====== PAGE EXCERPT ======

# What is the system configuration required for Installing SAP on a PC?



## ajayritik (Aug 25, 2008)

My friend is planning to buy a new PC for practising SAP. What kind of configuration should we choose to have SAP work efficiently? Does anyone here have SAP installed on their PC if so what is the minimum configuration that I should look for.

Friends! Someone please give me some suggestions?


----------



## ajayritik (Aug 28, 2008)

Still nobody to help me on this?


----------



## VexByte (Aug 29, 2008)

*Processor :* Dual Core Processors(AMD/Intel)

*RAM :* 2 GB min.

*OS :* Windows 2003/2008 Advanced Server

Installation of SAP requires certain expertise and technical knowledge. It's not like installing application software on your PC.* I don't suggest installing SAP on a personal computer. You will not be able to run SAP products efficiently on a PC with limited resources.*


----------



## ajayritik (Aug 29, 2008)

Thanks for your suggestion


----------



## Happyarimaan (Jan 28, 2009)

======

**YOUR GOAL**
Carry on the forum thread about installing SAP on a PC, starting right after the last post header shown. The lines that follow come from a different source.

====== PROVIDED MATERIAL ======

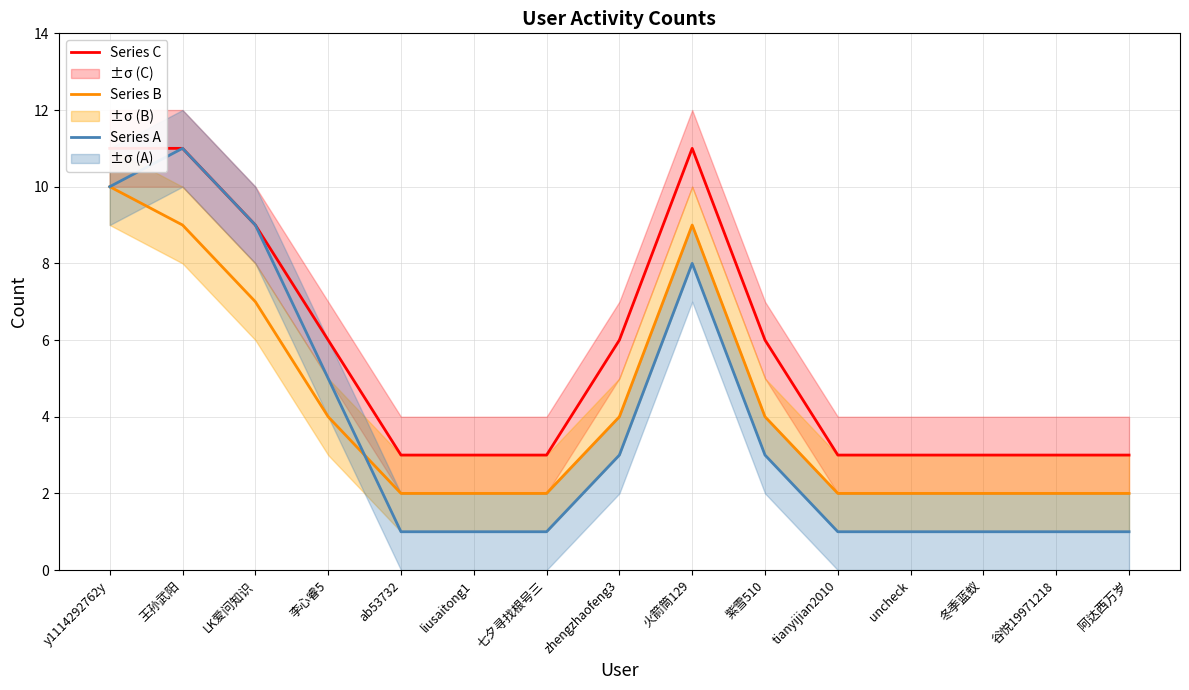

Rank the categories by Series A value from lowest to highest.

ab53732, liusaitong1, 七夕寻找根号三, tianyijian2010, uncheck, 冬季蓝蚁, 谷悦19971218, 阿达西万岁, zhengzhaofeng3, 紫雪510, 李心睿5, 火箭筒129, LK爱问知识, y1114292762y, 王孙武阳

======

**RESULT**
Hi VexByte

I am planning to install SAP in my PC for learning purpose. I will be also using Visual Studio 2008 & SQL Server 2008 and other applications as well. Therefore in my case :

What will be the minimum config. for my system ? RAM, HardDrive (how big? will 250 GB do?), Processor(whether Quad is req. how much Ghz), Motherboard(any brand , specific requirements).ETC.

Also you mentioned that Installation of SAP is different. Where do I get that info as to properly install SAP? Free download sites.etc. Also do you have any links to sites which provide study material. What is "cloning" of SAP?

Please HELP !!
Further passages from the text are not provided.